Magic Leap, a start-up focused on augmented reality technology, said it has raised a $542 million funding round led by Google.
Android and Chrome leader Sundar Pichai will join Magic Leap's board, as will Google's Corporate Development Vice President Don Harrison. The funding also comes directly from Google, not from its Google Ventures investment arm.
Investors in the latest round also included mobile chipmaker Qualcomm Ventures and Legendary Entertainment, as well as a personal investment from CEO Thomas Tull, KKR, Vulcan Capital, Kleiner Perkins Caufield & Byers, Andreessen Horowitz, Obvious Ventures, and other investors. Allen & Company LLC and Morgan Stanley & Co. LLC served as financial advisors to Magic Leap in connection with the transaction.

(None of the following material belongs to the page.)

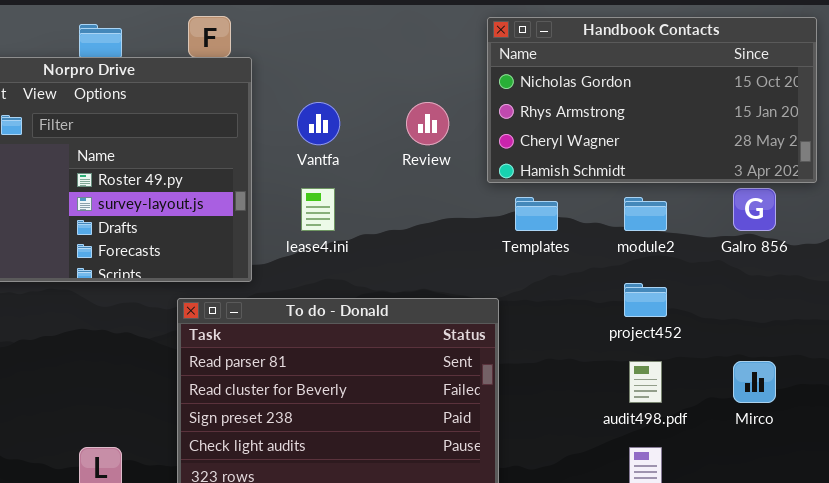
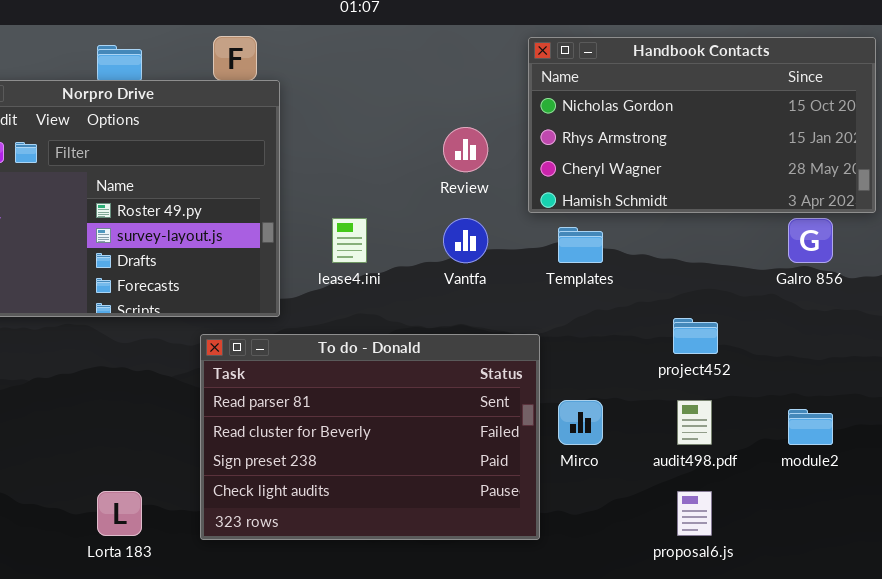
Vantfa: [297,102,340,145] -> [443,218,488,263], moved
module2: [624,197,667,231] -> [788,409,833,445], moved
Mirco: [733,361,776,403] -> [558,400,603,445], moved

When magic dragons fly comes to mind when thinking about the technology. Rony Abovitz, president, CEO and founder of Magic Leap, believes the company can build technology to transcend "the current perception of mobile computing, augmented reality, and virtual reality" to revolutionize the way people communicate, purchase, learn, share and play.
Not much is known about the company. On the company's Web site, which glosses over the details, Abovitz reminisces his childhood where "great movies could transport you to whole new worlds and universes. Books, comics, and art meant creative freedom. Computing meant total personal freedom with technology: I could create something new and share it with my friends."
A recent blog post provides a glimpse into the technology, which sounds similar to Facebook's acquisition of Oculus and the technology behind Google's disposable cardboard model distributed at the I/O conference in June. Among the fantasy and magic, "the real world that was the most magical and amazing," he wrote. "An encounter with a horse on a farm, being with an eagle and her nest at Cape Canaveral, and kayaking with a pod of dolphins in the Florida Keys. Fireflies at night bested any display."
Earlier this year, Magic Leap closed its Series A round of venture capital. Until this most recent infusion, the company had raised more than $50 million in its series seed and A rounds to develop its proprietary technology platform, from a press release from earlier this year.
Prior to starting Magic Leap, Abovitz also co-founded and led the development and technology for MAKO Surgical, a maker of human-interactive robotics for orthopedic surgery. The company was acquired by Stryker for $1.65 billion in December 2013.